[Entries provided — start]

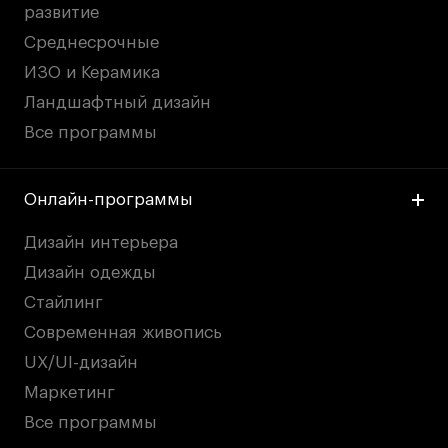
развитие
Среднесрочные
ИЗО и Керамика
Ландшафтный дизайн
Все программы
Онлайн-программы
Дизайн интерьера
Дизайн одежды
Стайлинг
Современная живопись
UX/UI-дизайн
Маркетинг
Все программы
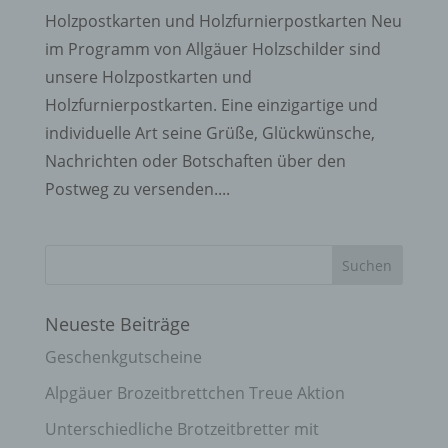
Holzpostkarten und Holzfurnierpostkarten Neu
im Programm von Allgäuer Holzschilder sind
unsere Holzpostkarten und
Holzfurnierpostkarten. Eine einzigartige und
individuelle Art seine Grüße, Glückwünsche,
Nachrichten oder Botschaften über den
Postweg zu versenden....
Neueste Beiträge
Geschenkgutscheine
Alpgäuer Brozeitbrettchen Treue Aktion
Unterschiedliche Brotzeitbretter mit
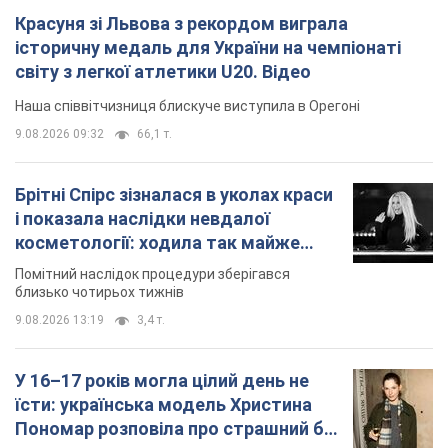
Красуня зі Львова з рекордом виграла
історичну медаль для України на чемпіонаті
світу з легкої атлетики U20. Відео
Наша співвітчизниця блискуче виступила в Орегоні
9.08.2026 09:32
66,1 т.
Брітні Спірс зізналася в уколах краси
і показала наслідки невдалої
косметології: ходила так майже
місяць
Помітний наслідок процедури зберігався
близько чотирьох тижнів
9.08.2026 13:19
3,4 т.
У 16–17 років могла цілий день не
їсти: українська модель Христина
Пономар розповіла про страшний бік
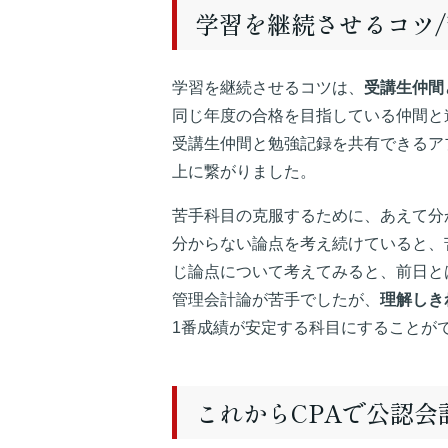
学習を継続させるコツ
学習を継続させるコツは、
受講生仲間
同じ年度の合格を目指している仲間と
受講生仲間と勉強記録を共有できるア
上に繋がりました。
苦手科目の克服するために、あえて分
分からない論点を考え続けていると、
じ論点について考えてみると、前日と
管理会計論が苦手でしたが、
理解しき
1番成績が安定する科目にすることが
これからCPAで公認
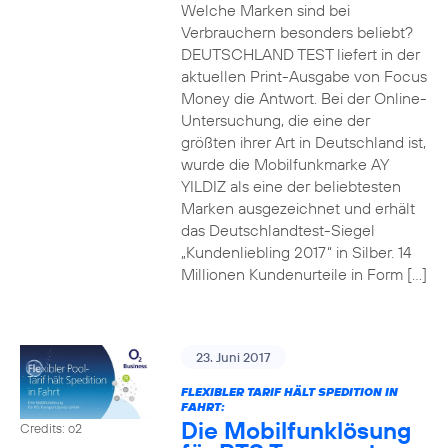
Welche Marken sind bei
Verbrauchern besonders beliebt?
DEUTSCHLAND TEST liefert in der
aktuellen Print-Ausgabe von Focus
Money die Antwort. Bei der Online-
Untersuchung, die eine der
größten ihrer Art in Deutschland ist,
wurde die Mobilfunkmarke AY
YILDIZ als eine der beliebtesten
Marken ausgezeichnet und erhält
das Deutschlandtest-Siegel
„Kundenliebling 2017“ in Silber. 14
Millionen Kundenurteile in Form […]
23. Juni 2017
FLEXIBLER TARIF HÄLT SPEDITION IN
FAHRT:
Die Mobilfunklösung
Credits: o2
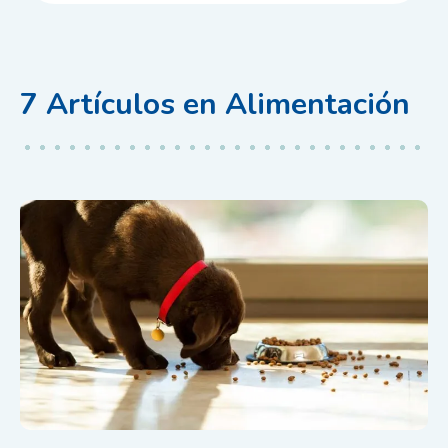
7
Artículos
en
Alimentación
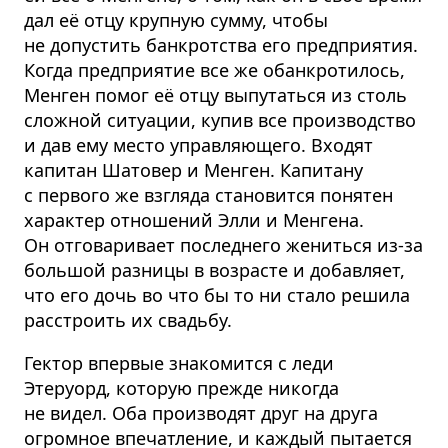
дал её отцу крупную сумму, чтобы
не допустить банкротства его предприятия.
Когда предприятие все же обанкротилось,
Менген помог её отцу выпутаться из столь
сложной ситуации, купив все производство
и дав ему место управляющего. Входят
капитан Шатовер и Менген. Капитану
с первого же взгляда становится понятен
характер отношений Элли и Менгена.
Он отговаривает последнего жениться из-за
большой разницы в возрасте и добавляет,
что его дочь во что бы то ни стало решила
расстроить их свадьбу.
Гектор впервые знакомится с леди
Этеруорд, которую прежде никогда
не видел. Оба производят друг на друга
огромное впечатление, и каждый пытается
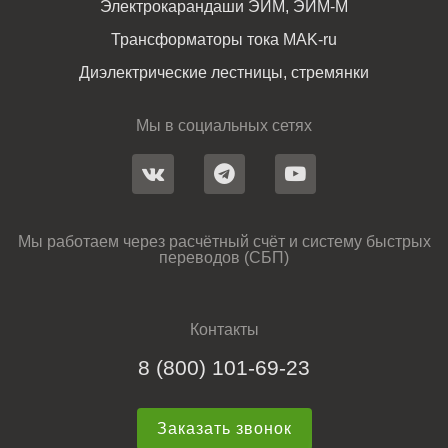
Электрокарандаши ЭИМ, ЭИМ-М
Трансформаторы тока MAK-ru
Диэлектрические лестницы, стремянки
Мы в социальных сетях
Мы работаем через расчётный счёт и систему быстрых
переводов (СБП)
Контакты
8 (800) 101-69-23
Заказать звонок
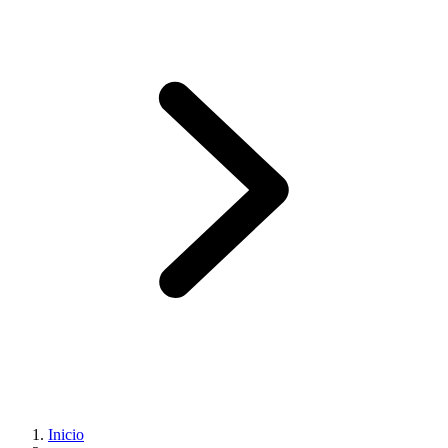
Inicio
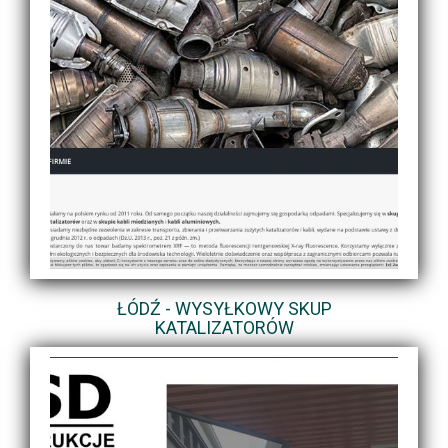
ŁÓDŹ - WYSYŁKOWY SKUP
KATALIZATORÓW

[Entries provided — finish]

→ **Problem to work on**
Print all of the entries word for word. Omit the pictures they contain.

→ **Response to the exercise**
развитие
Среднесрочные
ИЗО и Керамика
Ландшафтный дизайн
Все программы
Онлайн-программы
Дизайн интерьера
Дизайн одежды
Стайлинг
Современная живопись
UX/UI-дизайн
Маркетинг
Все программы
Holzpostkarten und Holzfurnierpostkarten Neu
im Programm von Allgäuer Holzschilder sind
unsere Holzpostkarten und
Holzfurnierpostkarten. Eine einzigartige und
individuelle Art seine Grüße, Glückwünsche,
Nachrichten oder Botschaften über den
Postweg zu versenden....
Neueste Beiträge
Geschenkgutscheine
Alpgäuer Brozeitbrettchen Treue Aktion
Unterschiedliche Brotzeitbretter mit
Красуня зі Львова з рекордом виграла
історичну медаль для України на чемпіонаті
світу з легкої атлетики U20. Відео
Наша співвітчизниця блискуче виступила в Орегоні
9.08.2026 09:32
66,1 т.
Брітні Спірс зізналася в уколах краси
і показала наслідки невдалої
косметології: ходила так майже
місяць
Помітний наслідок процедури зберігався
близько чотирьох тижнів
9.08.2026 13:19
3,4 т.
У 16–17 років могла цілий день не
їсти: українська модель Христина
Пономар розповіла про страшний бік
学習を継続させるコツ
学習を継続させるコツは、
受講生仲間
同じ年度の合格を目指している仲間と
受講生仲間と勉強記録を共有できるア
上に繋がりました。
苦手科目の克服するために、あえて分
分からない論点を考え続けていると、
じ論点について考えてみると、前日と
管理会計論が苦手でしたが、
理解しき
1番成績が安定する科目にすることが
これからCPAで公認
Welche Marken sind bei
Verbrauchern besonders beliebt?
DEUTSCHLAND TEST liefert in der
aktuellen Print-Ausgabe von Focus
Money die Antwort. Bei der Online-
Untersuchung, die eine der
größten ihrer Art in Deutschland ist,
wurde die Mobilfunkmarke AY
YILDIZ als eine der beliebtesten
Marken ausgezeichnet und erhält
das Deutschlandtest-Siegel
„Kundenliebling 2017“ in Silber. 14
Millionen Kundenurteile in Form […]
23. Juni 2017
FLEXIBLER TARIF HÄLT SPEDITION IN
FAHRT:
Die Mobilfunklösung
Credits: o2
7
Artículos
en
Alimentación
дал её отцу крупную сумму, чтобы
не допустить банкротства его предприятия.
Когда предприятие все же обанкротилось,
Менген помог её отцу выпутаться из столь
сложной ситуации, купив все производство
и дав ему место управляющего. Входят
капитан Шатовер и Менген. Капитану
с первого же взгляда становится понятен
характер отношений Элли и Менгена.
Он отговаривает последнего жениться из-за
большой разницы в возрасте и добавляет,
что его дочь во что бы то ни стало решила
расстроить их свадьбу.
Гектор впервые знакомится с леди
Этеруорд, которую прежде никогда
не видел. Оба производят друг на друга
огромное впечатление, и каждый пытается
Электрокарандаши ЭИМ, ЭИМ-М
Трансформаторы тока MAK-ru
Диэлектрические лестницы, стремянки
Мы в социальных сетях
Мы работаем через расчётный счёт и систему быстрых
переводов (СБП)
Контакты
8 (800) 101-69-23
Заказать звонок
Inicio
ŁÓDŹ - WYSYŁKOWY SKUP
KATALIZATORÓW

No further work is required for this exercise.